Video courtesy of NASA
CAPE CANAVERAL, Fla — The covers were pulled back on NASA’s new crewed Orion Multi-Purpose Crew Vehicle today, providing a rare look at the spacecraft that will conduct its first test flight next year. The event was held on the third anniversary of President Obama’s visit to Kennedy Space Center, where he laid out his plans for the space agency’s future.
The event was held at the Operations and Checkout Building (O&C) and included photo opportunities with many of the NASA officials involved in Orion’s development. These included NASA Kennedy Space Center Director and four-time space shuttle veteran Robert Cabana, NASA’s Deputy Associate Administrator for Exploration Systems Development Dan Dumbacher, Orion Program Manager Mark Geyer, and the Planning and Control Manager for NASA’s Space Launch System Keith Hefner.
The view of Orion was restricted as the spacecraft is currently encased in a test stand that will be used to validate the spacecraft prior to launch. This Orion will be tested in a variety of ways to ensure it is ready to conduct the Exploration Flight Test-1, currently slated to take place in September 2014.
“Many of the core systems that you need to conduct any crewed mission will be tested on EFT-1; we’ll test the heat shield, the guidance and navigation, the parachutes, avionics; we’re going to go 3,000 miles into space and achieve about 84 percent of lunar entry velocity to test the heat shield and again—that’s happening in just a few months,” said Geyer. “Behind us is the flight article for EFT-1; it’s in a stand that we’re going to do a static load test. We’ll pressurize it and we have actuators that will push on the structure to simulate liftoff, parachute deploy, and the other loading tests to make sure that the structure behaves as we expect.”

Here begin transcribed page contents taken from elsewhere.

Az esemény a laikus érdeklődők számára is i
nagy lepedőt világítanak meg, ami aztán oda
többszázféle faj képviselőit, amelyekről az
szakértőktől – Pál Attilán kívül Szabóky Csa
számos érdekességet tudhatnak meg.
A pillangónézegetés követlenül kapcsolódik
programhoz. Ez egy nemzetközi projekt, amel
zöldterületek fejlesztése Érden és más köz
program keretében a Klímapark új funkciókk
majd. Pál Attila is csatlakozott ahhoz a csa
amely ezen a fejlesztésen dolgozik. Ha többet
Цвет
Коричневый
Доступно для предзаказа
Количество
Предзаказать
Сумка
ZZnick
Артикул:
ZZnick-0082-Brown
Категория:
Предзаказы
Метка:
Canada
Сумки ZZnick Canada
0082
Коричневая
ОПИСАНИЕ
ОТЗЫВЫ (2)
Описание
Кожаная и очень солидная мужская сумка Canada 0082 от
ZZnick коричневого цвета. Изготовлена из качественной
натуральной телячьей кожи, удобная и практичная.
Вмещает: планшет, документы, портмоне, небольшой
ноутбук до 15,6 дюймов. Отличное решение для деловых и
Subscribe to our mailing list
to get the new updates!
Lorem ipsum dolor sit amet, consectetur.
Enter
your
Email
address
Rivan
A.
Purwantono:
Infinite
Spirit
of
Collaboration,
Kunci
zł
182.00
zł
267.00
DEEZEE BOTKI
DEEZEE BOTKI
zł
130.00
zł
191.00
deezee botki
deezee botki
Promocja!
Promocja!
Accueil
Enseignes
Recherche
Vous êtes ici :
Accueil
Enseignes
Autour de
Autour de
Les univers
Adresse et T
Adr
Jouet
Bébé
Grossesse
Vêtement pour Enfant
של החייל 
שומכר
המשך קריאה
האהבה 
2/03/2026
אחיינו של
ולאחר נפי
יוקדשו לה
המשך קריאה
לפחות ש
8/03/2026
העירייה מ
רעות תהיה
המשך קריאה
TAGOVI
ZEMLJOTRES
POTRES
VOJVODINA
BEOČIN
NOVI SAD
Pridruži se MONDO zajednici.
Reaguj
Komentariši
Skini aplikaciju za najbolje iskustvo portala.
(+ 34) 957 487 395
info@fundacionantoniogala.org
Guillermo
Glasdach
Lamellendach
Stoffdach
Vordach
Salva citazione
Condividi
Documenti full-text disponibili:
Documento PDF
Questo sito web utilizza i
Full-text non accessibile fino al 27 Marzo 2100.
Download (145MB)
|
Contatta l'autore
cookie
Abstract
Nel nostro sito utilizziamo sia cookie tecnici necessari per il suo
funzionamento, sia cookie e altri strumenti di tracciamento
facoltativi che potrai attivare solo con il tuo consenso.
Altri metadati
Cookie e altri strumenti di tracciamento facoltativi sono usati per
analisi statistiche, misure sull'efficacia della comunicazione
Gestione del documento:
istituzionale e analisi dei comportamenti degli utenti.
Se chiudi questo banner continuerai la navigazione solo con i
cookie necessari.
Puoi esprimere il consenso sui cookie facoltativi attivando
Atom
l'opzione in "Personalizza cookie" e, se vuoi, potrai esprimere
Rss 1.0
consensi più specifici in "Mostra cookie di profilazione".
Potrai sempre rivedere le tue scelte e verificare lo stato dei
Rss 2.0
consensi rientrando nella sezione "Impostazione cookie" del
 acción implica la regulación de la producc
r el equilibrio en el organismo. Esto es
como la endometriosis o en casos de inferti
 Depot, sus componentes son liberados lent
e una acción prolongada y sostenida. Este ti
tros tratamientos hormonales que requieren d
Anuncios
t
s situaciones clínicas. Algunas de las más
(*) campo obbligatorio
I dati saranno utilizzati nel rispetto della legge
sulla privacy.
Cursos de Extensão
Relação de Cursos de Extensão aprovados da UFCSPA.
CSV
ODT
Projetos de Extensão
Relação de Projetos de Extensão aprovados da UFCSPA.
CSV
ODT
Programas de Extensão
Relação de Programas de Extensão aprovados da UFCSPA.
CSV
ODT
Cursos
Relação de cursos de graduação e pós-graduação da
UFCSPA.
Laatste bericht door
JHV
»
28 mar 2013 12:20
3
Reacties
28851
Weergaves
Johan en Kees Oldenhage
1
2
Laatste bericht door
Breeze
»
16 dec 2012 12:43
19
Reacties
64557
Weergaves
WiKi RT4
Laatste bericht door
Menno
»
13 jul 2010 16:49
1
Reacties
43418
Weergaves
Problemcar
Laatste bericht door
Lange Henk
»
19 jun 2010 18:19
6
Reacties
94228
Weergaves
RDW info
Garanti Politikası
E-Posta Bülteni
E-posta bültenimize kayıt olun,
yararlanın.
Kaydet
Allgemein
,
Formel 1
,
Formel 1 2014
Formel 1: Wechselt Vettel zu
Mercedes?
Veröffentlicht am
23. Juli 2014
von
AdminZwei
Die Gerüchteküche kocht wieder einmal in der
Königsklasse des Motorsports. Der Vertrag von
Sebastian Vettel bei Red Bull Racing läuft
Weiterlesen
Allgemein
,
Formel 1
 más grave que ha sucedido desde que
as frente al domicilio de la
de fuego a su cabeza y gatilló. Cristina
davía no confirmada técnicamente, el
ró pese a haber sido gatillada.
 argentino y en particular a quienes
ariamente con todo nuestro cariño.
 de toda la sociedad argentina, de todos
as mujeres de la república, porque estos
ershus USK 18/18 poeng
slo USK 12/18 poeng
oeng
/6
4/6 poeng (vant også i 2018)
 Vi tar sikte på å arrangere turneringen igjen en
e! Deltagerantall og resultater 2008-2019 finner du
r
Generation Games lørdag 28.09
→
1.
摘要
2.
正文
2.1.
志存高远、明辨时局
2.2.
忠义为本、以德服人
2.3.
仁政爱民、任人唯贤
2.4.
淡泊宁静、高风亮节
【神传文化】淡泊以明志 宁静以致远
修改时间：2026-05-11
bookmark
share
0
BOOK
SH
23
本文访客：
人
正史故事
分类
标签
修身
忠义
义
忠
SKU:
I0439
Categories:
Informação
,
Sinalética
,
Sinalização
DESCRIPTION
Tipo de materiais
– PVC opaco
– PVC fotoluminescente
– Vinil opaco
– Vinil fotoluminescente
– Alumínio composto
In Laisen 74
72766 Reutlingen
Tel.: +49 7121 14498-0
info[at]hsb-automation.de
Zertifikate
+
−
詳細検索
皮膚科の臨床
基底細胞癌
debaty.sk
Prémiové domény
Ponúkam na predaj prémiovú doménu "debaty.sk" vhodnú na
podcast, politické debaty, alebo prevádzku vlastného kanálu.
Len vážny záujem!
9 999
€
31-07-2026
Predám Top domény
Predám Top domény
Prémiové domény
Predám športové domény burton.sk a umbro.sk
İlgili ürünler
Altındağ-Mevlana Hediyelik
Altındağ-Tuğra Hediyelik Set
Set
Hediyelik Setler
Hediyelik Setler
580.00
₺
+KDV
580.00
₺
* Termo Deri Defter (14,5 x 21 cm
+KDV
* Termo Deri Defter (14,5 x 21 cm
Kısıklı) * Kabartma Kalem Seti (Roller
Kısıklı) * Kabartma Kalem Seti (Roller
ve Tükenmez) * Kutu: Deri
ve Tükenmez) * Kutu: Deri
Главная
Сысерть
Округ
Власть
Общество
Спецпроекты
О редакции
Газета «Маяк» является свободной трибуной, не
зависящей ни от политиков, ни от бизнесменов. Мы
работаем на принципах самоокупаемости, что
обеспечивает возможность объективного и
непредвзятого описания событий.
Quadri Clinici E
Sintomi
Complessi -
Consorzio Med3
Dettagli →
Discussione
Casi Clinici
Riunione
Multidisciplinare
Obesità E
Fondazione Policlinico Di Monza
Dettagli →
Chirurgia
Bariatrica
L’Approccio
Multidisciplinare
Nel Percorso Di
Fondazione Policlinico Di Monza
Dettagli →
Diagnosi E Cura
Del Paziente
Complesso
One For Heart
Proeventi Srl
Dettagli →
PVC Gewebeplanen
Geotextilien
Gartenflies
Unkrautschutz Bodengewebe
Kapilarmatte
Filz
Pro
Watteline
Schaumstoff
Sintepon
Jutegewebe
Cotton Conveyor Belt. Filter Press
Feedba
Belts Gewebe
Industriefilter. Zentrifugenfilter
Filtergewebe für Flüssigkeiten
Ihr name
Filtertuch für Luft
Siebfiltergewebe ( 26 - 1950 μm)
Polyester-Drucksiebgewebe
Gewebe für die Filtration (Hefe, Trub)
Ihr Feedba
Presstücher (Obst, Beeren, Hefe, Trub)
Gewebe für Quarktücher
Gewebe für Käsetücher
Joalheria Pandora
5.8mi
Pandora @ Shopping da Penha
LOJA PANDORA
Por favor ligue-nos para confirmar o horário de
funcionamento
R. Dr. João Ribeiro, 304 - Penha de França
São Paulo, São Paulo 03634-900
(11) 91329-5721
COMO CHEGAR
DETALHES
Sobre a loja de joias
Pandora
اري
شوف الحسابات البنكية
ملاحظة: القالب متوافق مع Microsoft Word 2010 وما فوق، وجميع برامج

If all goes according to plan, the Orion spacecraft at today’s event will be launched atop a United Launch Alliance Delta IV Heavy rocket in 2014. It will mark the first test flight of the craft.
Three years later, in 2017, another Orion will be launched on the first test flight of NASA’s new heavy-lift booster, the Space Launch System, or “SLS.” Like EFT-1, this mission, Exploration Mission 1, will also be an unmanned test flight. For some time NASA had stated its intent to launch the first manned mission is 2021 on a cislunar flight. However, since that time NASA has been directed to first retrieve a 500 ton, 25-foot-wide asteroid into lunar orbit via an unmanned spacecraft—astronauts would then use both SLS and Orion to travel to the asteroid, collect samples, and then return to Earth. It is hoped that such a mission would not only increase our understanding of asteroids, but also help prepare astronauts for missions to Mars, currently planned to take place sometime in the 2030s.
“Three years ago today, the president was here, in an empty high-bay challenging us to go to an asteroid by 2025. Today, this is a world-class production facility with a flight article, a flight vehicle Orion, getting ready to fly next year. We made tremendous progress in our transition to the future, and now, with the announcement during the budget rollout last week of our plans to retrieve an asteroid and send a crew to it, we’re moving forward to meet the president’s challenge,” Cabana said.